-- Exercise --
Rewrite every line of the listing below, substituting "CZK" for each occurrence of "Kč" and keeping everything else identical.
* * *
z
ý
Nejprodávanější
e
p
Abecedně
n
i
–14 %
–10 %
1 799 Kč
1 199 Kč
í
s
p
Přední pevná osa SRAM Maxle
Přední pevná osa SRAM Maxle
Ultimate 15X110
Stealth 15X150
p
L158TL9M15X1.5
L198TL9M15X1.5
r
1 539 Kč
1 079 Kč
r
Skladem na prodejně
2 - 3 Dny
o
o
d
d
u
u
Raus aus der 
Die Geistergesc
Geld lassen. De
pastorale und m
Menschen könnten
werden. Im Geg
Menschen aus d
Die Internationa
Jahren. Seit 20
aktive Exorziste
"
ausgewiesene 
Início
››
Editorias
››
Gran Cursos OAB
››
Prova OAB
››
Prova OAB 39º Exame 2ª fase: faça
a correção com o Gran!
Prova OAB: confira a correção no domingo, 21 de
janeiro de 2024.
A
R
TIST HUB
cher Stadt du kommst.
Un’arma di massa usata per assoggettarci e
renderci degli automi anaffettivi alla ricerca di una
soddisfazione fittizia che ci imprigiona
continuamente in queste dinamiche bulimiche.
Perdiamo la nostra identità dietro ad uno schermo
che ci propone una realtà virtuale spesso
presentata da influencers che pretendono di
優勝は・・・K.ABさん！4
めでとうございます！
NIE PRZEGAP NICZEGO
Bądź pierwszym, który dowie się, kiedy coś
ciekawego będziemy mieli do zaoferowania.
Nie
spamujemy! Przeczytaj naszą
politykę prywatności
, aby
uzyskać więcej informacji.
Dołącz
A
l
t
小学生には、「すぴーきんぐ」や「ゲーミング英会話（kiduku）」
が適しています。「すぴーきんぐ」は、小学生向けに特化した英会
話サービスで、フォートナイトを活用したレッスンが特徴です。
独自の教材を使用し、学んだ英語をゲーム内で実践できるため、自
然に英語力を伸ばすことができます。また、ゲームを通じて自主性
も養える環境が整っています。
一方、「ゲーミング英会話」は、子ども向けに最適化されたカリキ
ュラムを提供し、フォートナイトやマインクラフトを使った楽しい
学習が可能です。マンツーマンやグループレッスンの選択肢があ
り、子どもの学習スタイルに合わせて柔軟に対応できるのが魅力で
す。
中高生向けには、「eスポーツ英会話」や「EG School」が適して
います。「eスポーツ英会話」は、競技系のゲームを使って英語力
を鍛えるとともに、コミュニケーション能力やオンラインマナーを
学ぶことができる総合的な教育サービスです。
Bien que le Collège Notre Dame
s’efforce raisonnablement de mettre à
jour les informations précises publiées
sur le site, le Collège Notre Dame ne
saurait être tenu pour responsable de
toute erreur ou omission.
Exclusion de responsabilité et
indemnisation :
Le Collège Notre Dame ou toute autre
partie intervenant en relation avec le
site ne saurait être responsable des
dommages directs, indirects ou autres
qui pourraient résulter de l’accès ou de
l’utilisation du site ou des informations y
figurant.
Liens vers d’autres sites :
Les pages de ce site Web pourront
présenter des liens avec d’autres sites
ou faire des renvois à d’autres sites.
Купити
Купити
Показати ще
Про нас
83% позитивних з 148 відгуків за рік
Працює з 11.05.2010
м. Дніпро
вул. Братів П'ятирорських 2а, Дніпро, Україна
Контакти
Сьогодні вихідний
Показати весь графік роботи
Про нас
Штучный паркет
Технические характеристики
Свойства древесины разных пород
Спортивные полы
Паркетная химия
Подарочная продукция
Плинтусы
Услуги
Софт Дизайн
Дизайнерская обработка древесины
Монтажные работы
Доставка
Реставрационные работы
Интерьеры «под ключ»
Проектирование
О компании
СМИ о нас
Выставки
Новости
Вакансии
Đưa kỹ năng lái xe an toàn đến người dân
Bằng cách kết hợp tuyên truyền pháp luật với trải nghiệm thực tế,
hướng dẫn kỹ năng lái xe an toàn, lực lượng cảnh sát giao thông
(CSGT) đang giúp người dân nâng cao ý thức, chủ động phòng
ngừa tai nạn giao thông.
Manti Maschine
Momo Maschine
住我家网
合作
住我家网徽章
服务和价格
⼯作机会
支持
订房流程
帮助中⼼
* * *
-- Written response --
z
ý
Nejprodávanější
e
p
Abecedně
n
i
–14 %
–10 %
1 799 CZK
1 199 CZK
í
s
p
Přední pevná osa SRAM Maxle
Přední pevná osa SRAM Maxle
Ultimate 15X110
Stealth 15X150
p
L158TL9M15X1.5
L198TL9M15X1.5
r
1 539 CZK
1 079 CZK
r
Skladem na prodejně
2 - 3 Dny
o
o
d
d
u
u
Raus aus der 
Die Geistergesc
Geld lassen. De
pastorale und m
Menschen könnten
werden. Im Geg
Menschen aus d
Die Internationa
Jahren. Seit 20
aktive Exorziste
"
ausgewiesene 
Início
››
Editorias
››
Gran Cursos OAB
››
Prova OAB
››
Prova OAB 39º Exame 2ª fase: faça
a correção com o Gran!
Prova OAB: confira a correção no domingo, 21 de
janeiro de 2024.
A
R
TIST HUB
cher Stadt du kommst.
Un’arma di massa usata per assoggettarci e
renderci degli automi anaffettivi alla ricerca di una
soddisfazione fittizia che ci imprigiona
continuamente in queste dinamiche bulimiche.
Perdiamo la nostra identità dietro ad uno schermo
che ci propone una realtà virtuale spesso
presentata da influencers che pretendono di
優勝は・・・K.ABさん！4
めでとうございます！
NIE PRZEGAP NICZEGO
Bądź pierwszym, który dowie się, kiedy coś
ciekawego będziemy mieli do zaoferowania.
Nie
spamujemy! Przeczytaj naszą
politykę prywatności
, aby
uzyskać więcej informacji.
Dołącz
A
l
t
小学生には、「すぴーきんぐ」や「ゲーミング英会話（kiduku）」
が適しています。「すぴーきんぐ」は、小学生向けに特化した英会
話サービスで、フォートナイトを活用したレッスンが特徴です。
独自の教材を使用し、学んだ英語をゲーム内で実践できるため、自
然に英語力を伸ばすことができます。また、ゲームを通じて自主性
も養える環境が整っています。
一方、「ゲーミング英会話」は、子ども向けに最適化されたカリキ
ュラムを提供し、フォートナイトやマインクラフトを使った楽しい
学習が可能です。マンツーマンやグループレッスンの選択肢があ
り、子どもの学習スタイルに合わせて柔軟に対応できるのが魅力で
す。
中高生向けには、「eスポーツ英会話」や「EG School」が適して
います。「eスポーツ英会話」は、競技系のゲームを使って英語力
を鍛えるとともに、コミュニケーション能力やオンラインマナーを
学ぶことができる総合的な教育サービスです。
Bien que le Collège Notre Dame
s’efforce raisonnablement de mettre à
jour les informations précises publiées
sur le site, le Collège Notre Dame ne
saurait être tenu pour responsable de
toute erreur ou omission.
Exclusion de responsabilité et
indemnisation :
Le Collège Notre Dame ou toute autre
partie intervenant en relation avec le
site ne saurait être responsable des
dommages directs, indirects ou autres
qui pourraient résulter de l’accès ou de
l’utilisation du site ou des informations y
figurant.
Liens vers d’autres sites :
Les pages de ce site Web pourront
présenter des liens avec d’autres sites
ou faire des renvois à d’autres sites.
Купити
Купити
Показати ще
Про нас
83% позитивних з 148 відгуків за рік
Працює з 11.05.2010
м. Дніпро
вул. Братів П'ятирорських 2а, Дніпро, Україна
Контакти
Сьогодні вихідний
Показати весь графік роботи
Про нас
Штучный паркет
Технические характеристики
Свойства древесины разных пород
Спортивные полы
Паркетная химия
Подарочная продукция
Плинтусы
Услуги
Софт Дизайн
Дизайнерская обработка древесины
Монтажные работы
Доставка
Реставрационные работы
Интерьеры «под ключ»
Проектирование
О компании
СМИ о нас
Выставки
Новости
Вакансии
Đưa kỹ năng lái xe an toàn đến người dân
Bằng cách kết hợp tuyên truyền pháp luật với trải nghiệm thực tế,
hướng dẫn kỹ năng lái xe an toàn, lực lượng cảnh sát giao thông
(CSGT) đang giúp người dân nâng cao ý thức, chủ động phòng
ngừa tai nạn giao thông.
Manti Maschine
Momo Maschine
住我家网
合作
住我家网徽章
服务和价格
⼯作机会
支持
订房流程
帮助中⼼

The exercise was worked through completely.